According to an NHS handout, the first 29-62 minutes of life are devoted to familiarization with the breasts, followed by a self-discovered first feed after 40-90 minutes earthside. Lactation consultants will be on hand in the delivery ward, and we'll get a home visit in the first week for further assistance.
There are also child and family centres (like the one where we're having this training).
"We have moms come in and just want to sleep on the floor," one of the consultants attempts to reassure. "We set up a little space for them. And we have lots of tissues. Sometimes people just need to cry for a while."
But, you know. It's magical.
I think it really will be: the bonding, the cuddles, the science. Immediate breastfeeding helps cue the placenta to deliver. Subsequent breastfeeding triggers the uterus to contract back down into the pelvis once the baby is out. Short term, breastfed baby should have fewer infections, nicer poops, less gas. Long term, it lowers my risk for a couple of cancer types. Assuming it works out.

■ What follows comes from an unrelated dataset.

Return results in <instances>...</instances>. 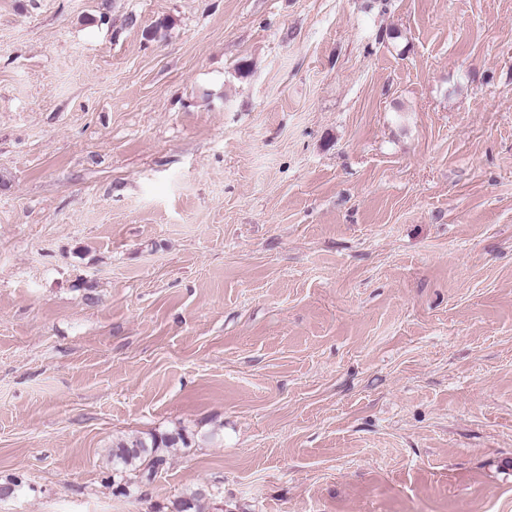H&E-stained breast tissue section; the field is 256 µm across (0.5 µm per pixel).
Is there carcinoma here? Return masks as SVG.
<instances>
[{"label":"carcinoma","instance_id":"cac0c4a2","mask_svg":"<svg viewBox=\"0 0 512 512\" xmlns=\"http://www.w3.org/2000/svg\"><path fill=\"white\" fill-rule=\"evenodd\" d=\"M188 447L183 433L154 435L150 439L135 438L121 440L112 448V458L116 471L133 477L137 482L146 484L156 475L165 463L162 451ZM207 498L203 490H195L175 505V512H203L201 501Z\"/></svg>","mask_w":512,"mask_h":512}]
</instances>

There's not really any way to know how it will go in advance of the actual baby. But my bras are regularly picking up colostrum spots, and the milk ducts are definitely doing something that makes them warm, hard, and sore. So those are probably good signs.
I'm a little over 34 weeks now. When people ask when I'm due, I'm usually phrasing in terms of the bell curve: one to two months from now. The fetus will be full term in just under three weeks, but the likelihood peak is another three after that. Any way you put it, that feels soon.